Democrat Conor Lamb, a former US attorney and US Marine Corps veterans running to represent Pennsylvania's 18th congressional district, leaves the American Legion Post 902 after a rally on January 13, 2018 in Houston, Pennsylvania in the southwestern corner of the state. (Jeff Swensen/Getty Images)

(CNN)Two weeks from today, voters in western Pennsylvania will go to the polls to choose their next member of Congress. It might just be the most important race no one is paying attention to right now.

On its face, Pennsylvania's 18th District isn't much of a Democratic target. Donald Trump won the district by 20 points in 2016 and Mitt Romney carried it by 17 in 2012. Republican Rep. Tim Murphy had held it easily since 2002; he was unopposed in 2014 and 2016.
But Murphy was forced out of Congress in October when reports surfaced that he had urged a woman with whom he was having an affair to get an abortion.
That forced this special election. Republicans chose state Rep. Rick Saccone as their nominee, Democrats picked prosecutor and veteran Conor Lamb.  
    From the start, Republican insiders were worried about the candidate contrast: Saccone is a 60-something-year-old state legislator, Lamb is a 30-something Marine.
    That mismatch in candidate quality wouldn't have been enough to turn this into a barn-burner. But when coupled with an unpopular Republican president, the political climate might just be turning toxic on Saccone.
    David Wasserman, the House editor at the nonpartisan Cook Political Report, changed the rating on the Pennsylvania race Tuesday from "lean Republican" to "toss-up," writing by way of explanation: 
    "For over a month, private polls on both sides have shown Saccone leading in the low-to-mid single digits, often within the margin of error. Today, the candidates are better known, but Lamb hasn't let Republicans nationalize the race and Saccone still hasn't pulled away.

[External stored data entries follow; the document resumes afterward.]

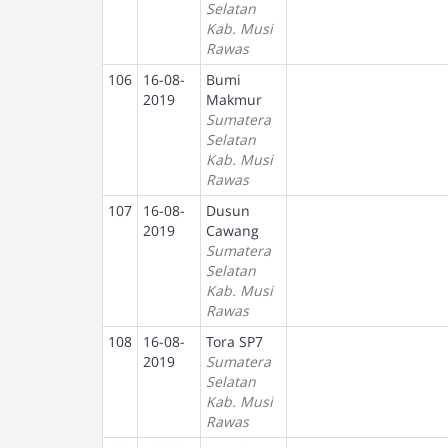
Selatan
Kab. Musi
Rawas
106
16-08-
Bumi
2019
Makmur
Sumatera
Selatan
Kab. Musi
Rawas
107
16-08-
Dusun
2019
Cawang
Sumatera
Selatan
Kab. Musi
Rawas
108
16-08-
Tora SP7
2019
Sumatera
Selatan
Kab. Musi
Rawas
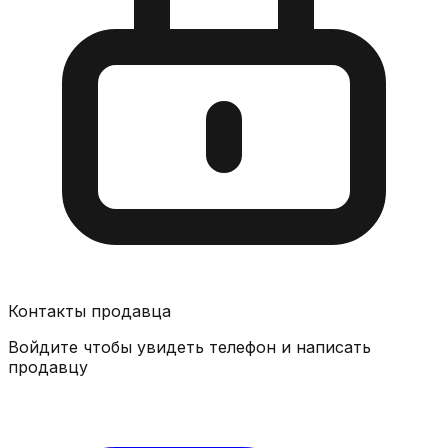
Контакты продавца
Войдите чтобы увидеть телефон и написать
продавцу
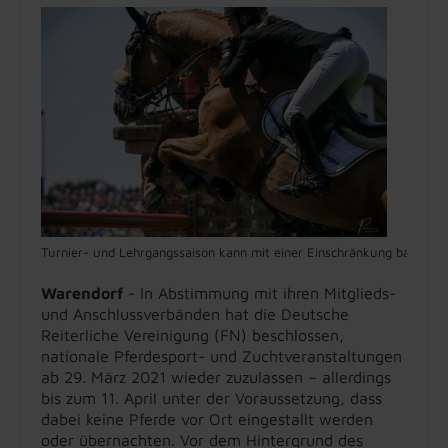
Turnier- und Lehrgangssaison kann mit einer Einschränkung bald wie
Warendorf
- In Abstimmung mit ihren Mitglieds-
und Anschlussverbänden hat die Deutsche
Reiterliche Vereinigung (FN) beschlossen,
nationale Pferdesport- und Zuchtveranstaltungen
ab 29. März 2021 wieder zuzulassen – allerdings
bis zum 11. April unter der Voraussetzung, dass
dabei keine Pferde vor Ort eingestallt werden
oder übernachten. Vor dem Hintergrund des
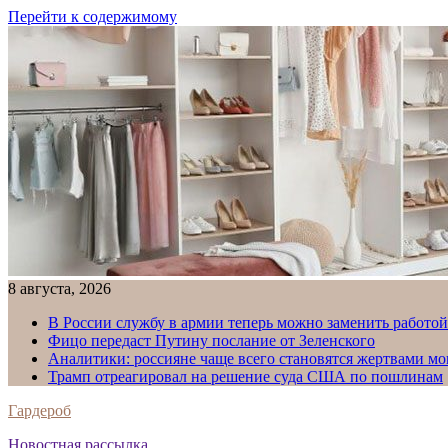
Перейти к содержимому
8 августа, 2026
В России службу в армии теперь можно заменить работо
Фицо передаст Путину послание от Зеленского
Аналитики: россияне чаще всего становятся жертвами м
Трамп отреагировал на решение суда США по пошлинам
Гардероб
Новостная рассылка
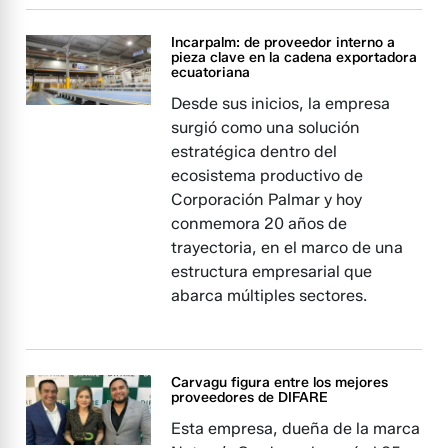
Incarpalm: de proveedor interno a
pieza clave en la cadena exportadora
ecuatoriana
Desde sus inicios, la empresa
surgió como una solución
estratégica dentro del
ecosistema productivo de
Corporación Palmar y hoy
conmemora 20 años de
trayectoria, en el marco de una
estructura empresarial que
abarca múltiples sectores.
Carvagu figura entre los mejores
proveedores de DIFARE
Esta empresa, dueña de la marca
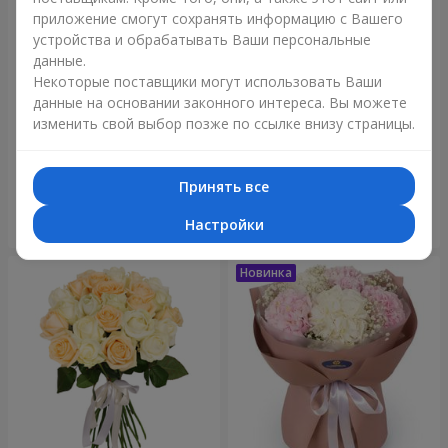
приложение смогут сохранять информацию с Вашего
устройства и обрабатывать Ваши персональные
данные.
Некоторые поставщики могут использовать Ваши
данные на основании законного интереса. Вы можете
изменить свой выбор позже по ссылке внизу страницы.
Букет "Blue ball"
Букет "Бенефис"
3 656 грн
5 998 грн
Принять все
Настройки
Заказать
Заказать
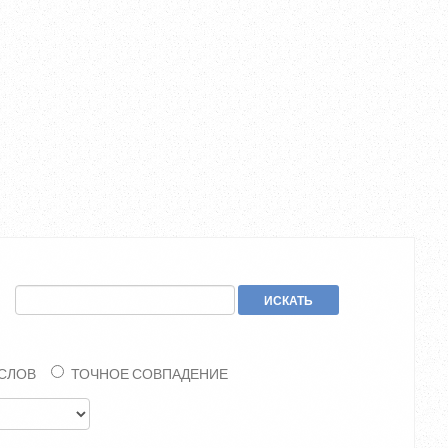
.
ИСКАТЬ
 СЛОВ
ТОЧНОЕ СОВПАДЕНИЕ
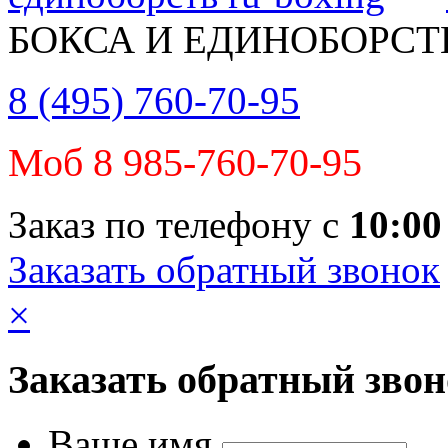
БОКСА И ЕДИНОБОРСТ
8 (495) 760-70-95
Моб 8 985-760-70-95
Заказ по телефону с
10:00
Заказать обратный звонок
×
Заказать обратный зво
Ваше имя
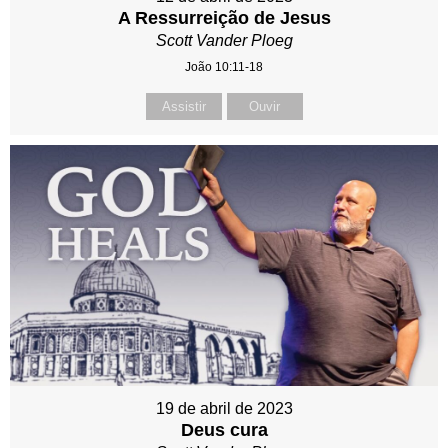
A Ressurreição de Jesus
Scott Vander Ploeg
João 10:11-18
Assistir
Ouvir
19 de abril de 2023
Deus cura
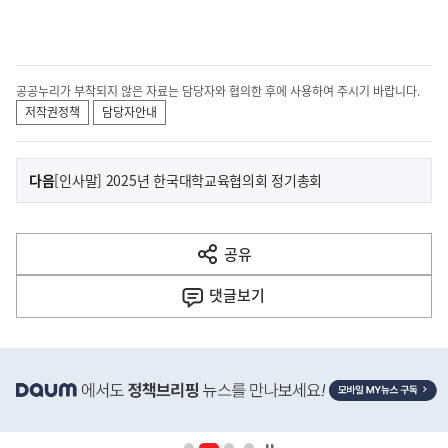
공공누리가 부착되지 않은 자료는 담당자와 협의한 후에 사용하여 주시기 바랍니다.
저작권정책
담당자안내
이
기
다음
[인사말] 2025년 한국대학교육협의회 정기총회
사
전
다
공유
열
음
기
댓글
보기
기
사
히
단
배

The contest is exceedingly close, and Republican operatives are preparing to spin a loss as the result of an unfavorable candidate contrast."
    It's clear Republicans are on the defensive and are prepping for a loss. 
    The Point: Republicans can try to spin a loss in Pennsylvania any way they like. But if Democrats win a district that Trump carried by 20 points, the worry coursing through Republican ranks today will rapidly transform into outright panic. And rightly so.